DATA RECORDS
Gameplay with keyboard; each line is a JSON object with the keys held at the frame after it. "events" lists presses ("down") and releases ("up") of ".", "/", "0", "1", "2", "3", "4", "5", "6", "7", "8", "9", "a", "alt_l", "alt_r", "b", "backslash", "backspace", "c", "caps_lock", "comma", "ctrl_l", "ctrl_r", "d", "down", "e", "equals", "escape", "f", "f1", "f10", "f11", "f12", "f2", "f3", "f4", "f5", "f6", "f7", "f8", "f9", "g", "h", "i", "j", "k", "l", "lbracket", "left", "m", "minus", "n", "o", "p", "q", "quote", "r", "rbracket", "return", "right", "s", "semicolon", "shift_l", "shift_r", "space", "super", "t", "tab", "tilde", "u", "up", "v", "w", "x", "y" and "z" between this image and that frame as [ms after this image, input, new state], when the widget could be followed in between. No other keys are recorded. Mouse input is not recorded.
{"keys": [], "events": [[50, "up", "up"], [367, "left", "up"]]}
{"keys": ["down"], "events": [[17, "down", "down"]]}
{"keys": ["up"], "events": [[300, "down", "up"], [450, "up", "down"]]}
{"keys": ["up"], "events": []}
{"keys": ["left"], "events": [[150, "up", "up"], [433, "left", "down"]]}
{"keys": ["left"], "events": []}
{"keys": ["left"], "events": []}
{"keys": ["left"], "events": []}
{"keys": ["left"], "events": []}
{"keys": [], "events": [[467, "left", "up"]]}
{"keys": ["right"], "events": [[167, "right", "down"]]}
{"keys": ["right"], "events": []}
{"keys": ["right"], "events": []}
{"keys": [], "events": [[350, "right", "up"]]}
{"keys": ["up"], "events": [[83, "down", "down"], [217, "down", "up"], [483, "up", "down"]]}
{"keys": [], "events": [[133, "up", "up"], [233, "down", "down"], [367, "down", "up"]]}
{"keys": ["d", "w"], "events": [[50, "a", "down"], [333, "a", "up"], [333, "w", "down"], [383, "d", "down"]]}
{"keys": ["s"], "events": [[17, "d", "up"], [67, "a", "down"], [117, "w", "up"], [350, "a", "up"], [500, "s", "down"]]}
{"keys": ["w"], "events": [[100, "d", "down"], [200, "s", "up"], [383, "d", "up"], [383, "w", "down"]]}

WHAT TO WORK ON
Please restate every line of the records exactly.

ANSWER AREA
Gameplay with keyboard; each line is a JSON object with the keys held at the frame after it. "events" lists presses ("down") and releases ("up") of ".", "/", "0", "1", "2", "3", "4", "5", "6", "7", "8", "9", "a", "alt_l", "alt_r", "b", "backslash", "backspace", "c", "caps_lock", "comma", "ctrl_l", "ctrl_r", "d", "down", "e", "equals", "escape", "f", "f1", "f10", "f11", "f12", "f2", "f3", "f4", "f5", "f6", "f7", "f8", "f9", "g", "h", "i", "j", "k", "l", "lbracket", "left", "m", "minus", "n", "o", "p", "q", "quote", "r", "rbracket", "return", "right", "s", "semicolon", "shift_l", "shift_r", "space", "super", "t", "tab", "tilde", "u", "up", "v", "w", "x", "y" and "z" between this image and that frame as [ms after this image, input, new state], when the widget could be followed in between. No other keys are recorded. Mouse input is not recorded.
{"keys": [], "events": [[50, "up", "up"], [367, "left", "up"]]}
{"keys": ["down"], "events": [[17, "down", "down"]]}
{"keys": ["up"], "events": [[300, "down", "up"], [450, "up", "down"]]}
{"keys": ["up"], "events": []}
{"keys": ["left"], "events": [[150, "up", "up"], [433, "left", "down"]]}
{"keys": ["left"], "events": []}
{"keys": ["left"], "events": []}
{"keys": ["left"], "events": []}
{"keys": ["left"], "events": []}
{"keys": [], "events": [[467, "left", "up"]]}
{"keys": ["right"], "events": [[167, "right", "down"]]}
{"keys": ["right"], "events": []}
{"keys": ["right"], "events": []}
{"keys": [], "events": [[350, "right", "up"]]}
{"keys": ["up"], "events": [[83, "down", "down"], [217, "down", "up"], [483, "up", "down"]]}
{"keys": [], "events": [[133, "up", "up"], [233, "down", "down"], [367, "down", "up"]]}
{"keys": ["d", "w"], "events": [[50, "a", "down"], [333, "a", "up"], [333, "w", "down"], [383, "d", "down"]]}
{"keys": ["s"], "events": [[17, "d", "up"], [67, "a", "down"], [117, "w", "up"], [350, "a", "up"], [500, "s", "down"]]}
{"keys": ["w"], "events": [[100, "d", "down"], [200, "s", "up"], [383, "d", "up"], [383, "w", "down"]]}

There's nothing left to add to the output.